Analysis of granulysin expression in different subpopulations was done in CD4+ and CD8+ cells separated at day 6 and day 12 and stained for granulysin. In contrast to IL-2 stimulated LAK cells, in L. innocua as well as in L. monocytogenes specific T cells, around 30% CD4+ cells expressed granulysin. Approximately 40% of the CD8+ cells expressed granulysin at day 12 under these conditions (Fig. 6D and 6E). There was a very similar pattern of expression in different subpopulations in the differently primed T cells allowing no conclusion on the preferential presentation in MHC I and MHC II, respectively. As apparent in the graphs there was a higher scattering in the granulysin expression in subsets of cells after antigen specific stimulation compared to LAK cells.
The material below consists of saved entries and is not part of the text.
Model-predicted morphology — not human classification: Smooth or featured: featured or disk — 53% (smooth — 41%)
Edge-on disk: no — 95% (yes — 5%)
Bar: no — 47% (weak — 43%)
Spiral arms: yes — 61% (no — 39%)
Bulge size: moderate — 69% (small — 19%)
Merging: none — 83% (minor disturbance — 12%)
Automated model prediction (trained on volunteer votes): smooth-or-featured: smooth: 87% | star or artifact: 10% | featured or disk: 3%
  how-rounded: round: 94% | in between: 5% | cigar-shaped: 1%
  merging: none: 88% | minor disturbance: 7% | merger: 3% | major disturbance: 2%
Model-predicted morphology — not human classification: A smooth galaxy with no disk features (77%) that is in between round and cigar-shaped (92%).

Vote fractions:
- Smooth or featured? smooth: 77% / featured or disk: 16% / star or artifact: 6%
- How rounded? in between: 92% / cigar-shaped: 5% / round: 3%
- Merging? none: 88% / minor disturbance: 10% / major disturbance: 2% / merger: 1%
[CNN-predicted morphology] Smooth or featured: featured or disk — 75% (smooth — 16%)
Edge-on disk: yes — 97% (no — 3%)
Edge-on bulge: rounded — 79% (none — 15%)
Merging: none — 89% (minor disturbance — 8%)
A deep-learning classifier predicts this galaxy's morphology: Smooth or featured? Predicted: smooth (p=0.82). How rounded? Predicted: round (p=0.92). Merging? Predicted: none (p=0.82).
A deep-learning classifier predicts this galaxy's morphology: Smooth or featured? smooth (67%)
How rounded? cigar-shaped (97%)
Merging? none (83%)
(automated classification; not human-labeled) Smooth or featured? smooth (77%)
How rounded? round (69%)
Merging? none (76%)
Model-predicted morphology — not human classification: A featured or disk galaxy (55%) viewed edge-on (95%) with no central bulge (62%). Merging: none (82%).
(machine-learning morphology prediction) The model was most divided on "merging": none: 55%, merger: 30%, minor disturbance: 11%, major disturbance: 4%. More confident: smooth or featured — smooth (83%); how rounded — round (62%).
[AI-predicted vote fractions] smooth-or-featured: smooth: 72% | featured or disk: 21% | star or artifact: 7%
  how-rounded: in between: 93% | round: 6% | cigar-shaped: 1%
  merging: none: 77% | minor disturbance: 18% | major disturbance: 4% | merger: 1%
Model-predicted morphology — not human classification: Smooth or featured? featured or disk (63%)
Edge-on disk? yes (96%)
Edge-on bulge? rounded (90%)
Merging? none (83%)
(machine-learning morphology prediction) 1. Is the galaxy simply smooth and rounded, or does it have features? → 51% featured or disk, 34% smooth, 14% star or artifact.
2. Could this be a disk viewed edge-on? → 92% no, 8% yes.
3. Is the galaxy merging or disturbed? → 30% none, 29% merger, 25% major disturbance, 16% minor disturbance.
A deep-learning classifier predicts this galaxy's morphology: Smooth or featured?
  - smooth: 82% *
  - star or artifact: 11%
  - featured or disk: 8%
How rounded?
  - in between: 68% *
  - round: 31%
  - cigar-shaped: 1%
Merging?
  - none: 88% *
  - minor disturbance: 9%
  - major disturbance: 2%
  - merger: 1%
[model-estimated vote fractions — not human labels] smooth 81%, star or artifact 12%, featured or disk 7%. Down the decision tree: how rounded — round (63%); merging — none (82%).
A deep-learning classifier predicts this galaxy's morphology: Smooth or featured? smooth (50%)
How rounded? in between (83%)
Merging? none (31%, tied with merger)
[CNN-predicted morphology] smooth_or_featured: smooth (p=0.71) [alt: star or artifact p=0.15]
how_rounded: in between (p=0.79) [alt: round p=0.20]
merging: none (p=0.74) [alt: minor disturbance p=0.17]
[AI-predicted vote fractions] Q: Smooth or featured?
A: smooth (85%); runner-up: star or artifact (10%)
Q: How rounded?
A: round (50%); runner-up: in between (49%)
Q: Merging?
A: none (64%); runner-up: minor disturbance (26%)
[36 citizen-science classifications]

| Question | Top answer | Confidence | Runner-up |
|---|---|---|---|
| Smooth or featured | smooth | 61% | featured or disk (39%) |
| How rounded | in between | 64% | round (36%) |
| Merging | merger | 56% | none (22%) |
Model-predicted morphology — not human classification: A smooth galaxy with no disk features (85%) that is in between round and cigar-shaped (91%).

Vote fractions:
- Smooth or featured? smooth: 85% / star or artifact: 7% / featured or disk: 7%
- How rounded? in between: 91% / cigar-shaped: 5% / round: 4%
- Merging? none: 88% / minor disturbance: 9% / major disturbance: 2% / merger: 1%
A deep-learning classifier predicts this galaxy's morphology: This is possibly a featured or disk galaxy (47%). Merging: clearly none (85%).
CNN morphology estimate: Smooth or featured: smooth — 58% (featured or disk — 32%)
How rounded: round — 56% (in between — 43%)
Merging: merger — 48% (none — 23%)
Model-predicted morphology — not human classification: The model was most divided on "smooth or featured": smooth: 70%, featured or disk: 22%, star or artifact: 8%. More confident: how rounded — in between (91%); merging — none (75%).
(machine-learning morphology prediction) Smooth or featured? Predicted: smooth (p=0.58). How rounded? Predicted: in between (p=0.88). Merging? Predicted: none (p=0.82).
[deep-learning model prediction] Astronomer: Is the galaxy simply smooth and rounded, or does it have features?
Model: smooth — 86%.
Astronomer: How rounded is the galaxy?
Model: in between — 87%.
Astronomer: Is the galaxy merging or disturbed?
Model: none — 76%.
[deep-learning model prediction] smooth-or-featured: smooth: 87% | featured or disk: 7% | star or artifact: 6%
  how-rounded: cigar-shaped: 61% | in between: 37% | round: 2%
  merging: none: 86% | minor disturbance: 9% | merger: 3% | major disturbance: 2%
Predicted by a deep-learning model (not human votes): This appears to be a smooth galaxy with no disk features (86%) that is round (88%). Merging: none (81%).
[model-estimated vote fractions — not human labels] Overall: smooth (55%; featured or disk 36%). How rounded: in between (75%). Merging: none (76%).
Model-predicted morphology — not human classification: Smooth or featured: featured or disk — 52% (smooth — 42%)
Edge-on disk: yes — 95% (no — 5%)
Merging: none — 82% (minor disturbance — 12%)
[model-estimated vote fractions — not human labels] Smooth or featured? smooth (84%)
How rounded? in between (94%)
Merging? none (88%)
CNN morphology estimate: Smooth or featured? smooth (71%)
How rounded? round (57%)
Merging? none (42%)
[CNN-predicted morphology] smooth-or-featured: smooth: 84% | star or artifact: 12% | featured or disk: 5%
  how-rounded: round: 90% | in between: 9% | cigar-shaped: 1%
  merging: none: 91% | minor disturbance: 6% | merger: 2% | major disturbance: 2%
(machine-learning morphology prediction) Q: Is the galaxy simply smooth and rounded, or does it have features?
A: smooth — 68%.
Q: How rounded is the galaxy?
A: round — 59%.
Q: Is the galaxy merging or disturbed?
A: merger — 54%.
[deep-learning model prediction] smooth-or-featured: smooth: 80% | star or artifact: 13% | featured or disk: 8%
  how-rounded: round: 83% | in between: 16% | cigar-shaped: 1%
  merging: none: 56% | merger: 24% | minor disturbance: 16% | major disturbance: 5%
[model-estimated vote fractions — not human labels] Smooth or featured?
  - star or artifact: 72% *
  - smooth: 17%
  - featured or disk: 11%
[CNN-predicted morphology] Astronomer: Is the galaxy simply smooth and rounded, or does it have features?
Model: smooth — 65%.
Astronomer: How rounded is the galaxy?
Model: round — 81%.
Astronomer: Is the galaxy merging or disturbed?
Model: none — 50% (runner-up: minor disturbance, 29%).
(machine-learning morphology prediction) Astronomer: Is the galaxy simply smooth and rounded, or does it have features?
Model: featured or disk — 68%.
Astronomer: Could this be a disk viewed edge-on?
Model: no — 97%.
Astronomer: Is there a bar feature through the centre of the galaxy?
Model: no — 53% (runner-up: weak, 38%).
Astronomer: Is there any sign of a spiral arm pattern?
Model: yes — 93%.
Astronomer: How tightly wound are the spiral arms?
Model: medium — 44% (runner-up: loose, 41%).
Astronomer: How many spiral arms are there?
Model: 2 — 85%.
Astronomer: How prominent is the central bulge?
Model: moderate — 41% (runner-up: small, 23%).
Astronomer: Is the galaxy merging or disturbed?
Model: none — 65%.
This reflects the observation that the T cells of some of the donors were highly responsive to Listeria antigens while others showed only a slight increase in granulysin expression.
High resolution imaging of Listeria- specific T cells after granulysin immunostaining revealed a granular and slightly polarized pattern of granulysin in round shaped cells that are smaller in size compared to LAK cells (Fig. 5B and 5C).
Processing of granulysin in LAK cells and antigen specific T-cells
Pena et al.  showed granulysin to be expressed as 15 kDa and 9 kDa forms in CTL cell lines, late after activation with alloantigen. To investigate which protein forms are induced upon IL-2 stimulation, LAK cells were analyzed at indicated time points using Western blot analysis. In unstimulated cells only the 15 kDa protein was detectable. During the IL-2 stimulation the 15 kDa precursor became more prominent while the active 9 kDa form was first visible after 4 days of stimulation. In the second week of stimulation the signal of the 15 kDa protein diminished and a strong 9 kDa band was detected (Fig. 7A). This was compared to the kinetics of protein processing under antigen stimulation. As shown in Figure 7BListeria specific T-cells accumulated the 15 kDa precursor during the whole period of stimulation while the 9 kDa protein was first detected in the second week of stimulation.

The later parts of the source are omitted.